### [EXERCISE OBJECTIVE]
Excluding any images, copy all of the lines below precisely as written.

-- DATA EXCERPTS follows --

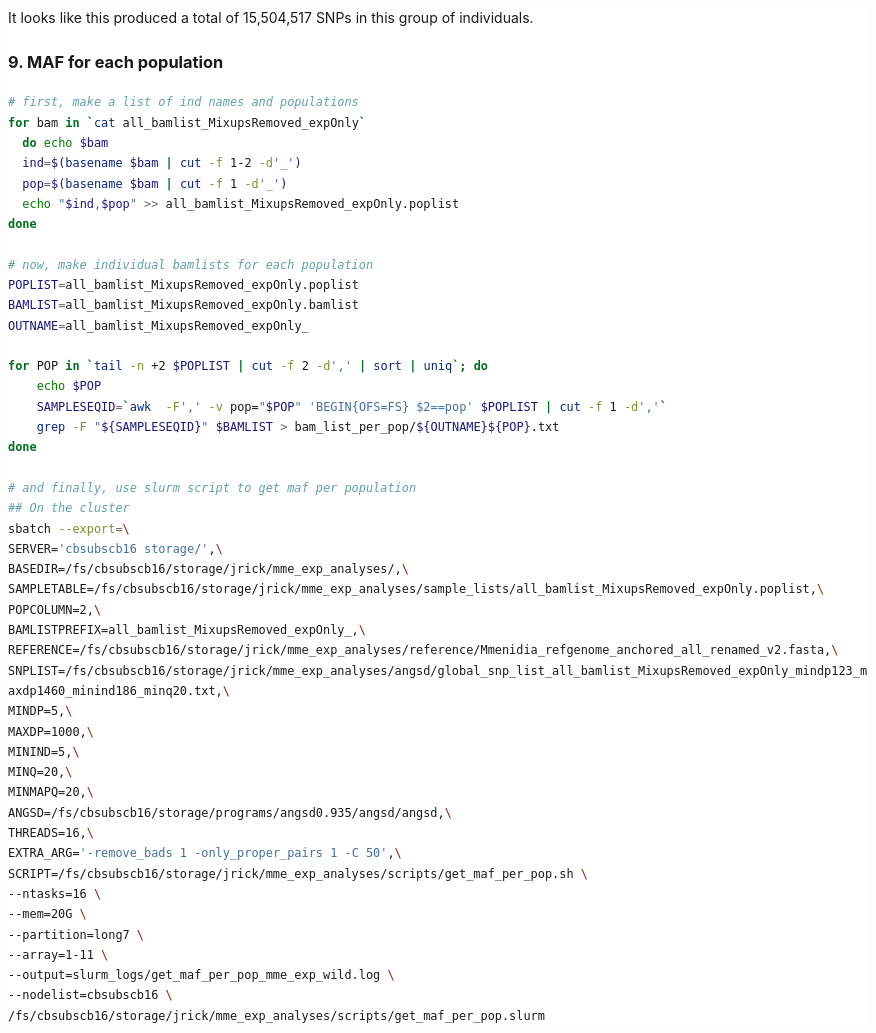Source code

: It looks like this produced a total of 15,504,517 SNPs in this group of individuals.

### 9. MAF for each population

```sh
# first, make a list of ind names and populations
for bam in `cat all_bamlist_MixupsRemoved_expOnly`
  do echo $bam
  ind=$(basename $bam | cut -f 1-2 -d'_')
  pop=$(basename $bam | cut -f 1 -d'_')
  echo "$ind,$pop" >> all_bamlist_MixupsRemoved_expOnly.poplist
done

# now, make individual bamlists for each population
POPLIST=all_bamlist_MixupsRemoved_expOnly.poplist
BAMLIST=all_bamlist_MixupsRemoved_expOnly.bamlist
OUTNAME=all_bamlist_MixupsRemoved_expOnly_

for POP in `tail -n +2 $POPLIST | cut -f 2 -d',' | sort | uniq`; do 
	echo $POP
	SAMPLESEQID=`awk  -F',' -v pop="$POP" 'BEGIN{OFS=FS} $2==pop' $POPLIST | cut -f 1 -d','` 
	grep -F "${SAMPLESEQID}" $BAMLIST > bam_list_per_pop/${OUTNAME}${POP}.txt
done

# and finally, use slurm script to get maf per population
## On the cluster 
sbatch --export=\
SERVER='cbsubscb16 storage/',\
BASEDIR=/fs/cbsubscb16/storage/jrick/mme_exp_analyses/,\
SAMPLETABLE=/fs/cbsubscb16/storage/jrick/mme_exp_analyses/sample_lists/all_bamlist_MixupsRemoved_expOnly.poplist,\
POPCOLUMN=2,\
BAMLISTPREFIX=all_bamlist_MixupsRemoved_expOnly_,\
REFERENCE=/fs/cbsubscb16/storage/jrick/mme_exp_analyses/reference/Mmenidia_refgenome_anchored_all_renamed_v2.fasta,\
SNPLIST=/fs/cbsubscb16/storage/jrick/mme_exp_analyses/angsd/global_snp_list_all_bamlist_MixupsRemoved_expOnly_mindp123_maxdp1460_minind186_minq20.txt,\
MINDP=5,\
MAXDP=1000,\
MININD=5,\
MINQ=20,\
MINMAPQ=20,\
ANGSD=/fs/cbsubscb16/storage/programs/angsd0.935/angsd/angsd,\
THREADS=16,\
EXTRA_ARG='-remove_bads 1 -only_proper_pairs 1 -C 50',\
SCRIPT=/fs/cbsubscb16/storage/jrick/mme_exp_analyses/scripts/get_maf_per_pop.sh \
--ntasks=16 \
--mem=20G \
--partition=long7 \
--array=1-11 \
--output=slurm_logs/get_maf_per_pop_mme_exp_wild.log \
--nodelist=cbsubscb16 \
/fs/cbsubscb16/storage/jrick/mme_exp_analyses/scripts/get_maf_per_pop.slurm
```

-- DATA EXCERPTS concluded --

### [RESULT FOR THIS EXERCISE]
Source code

: It looks like this produced a total of 15,504,517 SNPs in this group of individuals.

### 9. MAF for each population

```sh
# first, make a list of ind names and populations
for bam in `cat all_bamlist_MixupsRemoved_expOnly`
  do echo $bam
  ind=$(basename $bam | cut -f 1-2 -d'_')
  pop=$(basename $bam | cut -f 1 -d'_')
  echo "$ind,$pop" >> all_bamlist_MixupsRemoved_expOnly.poplist
done

# now, make individual bamlists for each population
POPLIST=all_bamlist_MixupsRemoved_expOnly.poplist
BAMLIST=all_bamlist_MixupsRemoved_expOnly.bamlist
OUTNAME=all_bamlist_MixupsRemoved_expOnly_

for POP in `tail -n +2 $POPLIST | cut -f 2 -d',' | sort | uniq`; do 
	echo $POP
	SAMPLESEQID=`awk  -F',' -v pop="$POP" 'BEGIN{OFS=FS} $2==pop' $POPLIST | cut -f 1 -d','` 
	grep -F "${SAMPLESEQID}" $BAMLIST > bam_list_per_pop/${OUTNAME}${POP}.txt
done

# and finally, use slurm script to get maf per population
## On the cluster 
sbatch --export=\
SERVER='cbsubscb16 storage/',\
BASEDIR=/fs/cbsubscb16/storage/jrick/mme_exp_analyses/,\
SAMPLETABLE=/fs/cbsubscb16/storage/jrick/mme_exp_analyses/sample_lists/all_bamlist_MixupsRemoved_expOnly.poplist,\
POPCOLUMN=2,\
BAMLISTPREFIX=all_bamlist_MixupsRemoved_expOnly_,\
REFERENCE=/fs/cbsubscb16/storage/jrick/mme_exp_analyses/reference/Mmenidia_refgenome_anchored_all_renamed_v2.fasta,\
SNPLIST=/fs/cbsubscb16/storage/jrick/mme_exp_analyses/angsd/global_snp_list_all_bamlist_MixupsRemoved_expOnly_mindp123_maxdp1460_minind186_minq20.txt,\
MINDP=5,\
MAXDP=1000,\
MININD=5,\
MINQ=20,\
MINMAPQ=20,\
ANGSD=/fs/cbsubscb16/storage/programs/angsd0.935/angsd/angsd,\
THREADS=16,\
EXTRA_ARG='-remove_bads 1 -only_proper_pairs 1 -C 50',\
SCRIPT=/fs/cbsubscb16/storage/jrick/mme_exp_analyses/scripts/get_maf_per_pop.sh \
--ntasks=16 \
--mem=20G \
--partition=long7 \
--array=1-11 \
--output=slurm_logs/get_maf_per_pop_mme_exp_wild.log \
--nodelist=cbsubscb16 \
/fs/cbsubscb16/storage/jrick/mme_exp_analyses/scripts/get_maf_per_pop.slurm
```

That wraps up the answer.